> **Passage shown**
——————————

# Continuous Latent Variable Models - PCA, FA and ICA


###  Continuous Latent Variable Models

-  Mixture models use a discrete class variable.
-  Sometimes, it is more appropriate to think in terms of **continuous**
underlying causes (factors) that control the observed data.
  -  E.g., observe test results for subjects: English, Spanish and French
\begin{align}
  \underbrace{ \begin{bmatrix} x_1\;(=\text{English})\\ x_2\;(=\text{Spanish})\\ x_3\;(=\text{French}) \end{bmatrix} }_{\text{observed}}% &= f(\text{causes},\theta) + \text{noise}\\
&= \begin{bmatrix} \lambda_{11},\lambda_{12}\\ \lambda_{21},\lambda_{22}\\ \lambda_{31},\lambda_{32}\end{bmatrix} \cdot \underbrace{ \begin{bmatrix} z_1\;(=\text{illiteracy})\\ z_2\;(=\text{intelligence})\end{bmatrix} }_{\text{causes}} +    \underbrace{\begin{bmatrix} v_1\\v_2\\v_3\end{bmatrix} }_{\text{noise}}
\end{align}

-  (Unsupervised Regression)}. This is like (linear) regression with unobserved inputs.

——————————

> **Data excerpts**
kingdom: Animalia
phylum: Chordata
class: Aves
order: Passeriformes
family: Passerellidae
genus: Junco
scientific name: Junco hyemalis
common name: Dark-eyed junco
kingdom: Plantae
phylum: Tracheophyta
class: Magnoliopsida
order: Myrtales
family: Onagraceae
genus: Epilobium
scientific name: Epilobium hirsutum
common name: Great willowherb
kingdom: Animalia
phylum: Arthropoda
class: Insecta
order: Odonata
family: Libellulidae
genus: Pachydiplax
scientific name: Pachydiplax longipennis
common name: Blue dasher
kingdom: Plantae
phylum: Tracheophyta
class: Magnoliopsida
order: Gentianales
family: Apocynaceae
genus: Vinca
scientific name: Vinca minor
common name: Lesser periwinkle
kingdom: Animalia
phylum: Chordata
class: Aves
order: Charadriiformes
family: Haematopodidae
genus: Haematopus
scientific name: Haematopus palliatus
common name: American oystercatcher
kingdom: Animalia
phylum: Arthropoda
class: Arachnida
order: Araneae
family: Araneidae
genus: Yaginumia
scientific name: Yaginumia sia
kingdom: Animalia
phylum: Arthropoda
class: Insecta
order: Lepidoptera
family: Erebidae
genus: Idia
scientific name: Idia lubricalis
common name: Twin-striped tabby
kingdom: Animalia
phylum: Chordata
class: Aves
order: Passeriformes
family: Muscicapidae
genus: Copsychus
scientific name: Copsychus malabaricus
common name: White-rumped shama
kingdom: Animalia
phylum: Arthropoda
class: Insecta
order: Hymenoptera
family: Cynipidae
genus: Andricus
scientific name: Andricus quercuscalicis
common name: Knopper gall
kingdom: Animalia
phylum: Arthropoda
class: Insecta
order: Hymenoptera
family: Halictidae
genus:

——————————

> **What to work on**
1. Name every school subject whose test results are observed in the example on the continuous latent variable page.
2. Reproduce the stretch of the continuous latent variable page from "# Continuous Latent" through "the observed data.".
3. Using the continuous latent variable page, answer yes or no to each statement and quote the words that decide it.
(a) Mixture models use a continuous class variable.
(b) The page compares the approach to regression with unobserved inputs.
(c) The example includes test results in German.

> **Task results**
1. English, Spanish, French

2.
# Continuous Latent Variable Models - PCA, FA and ICA


###  Continuous Latent Variable Models

-  Mixture models use a discrete class variable.
-  Sometimes, it is more appropriate to think in terms of **continuous**
underlying causes (factors) that control the observed data.

3.
(a) No: "Mixture models use a discrete class variable."
(b) Yes: "This is like (linear) regression with unobserved inputs."
(c) No: "observe test results for subjects: English, Spanish and French"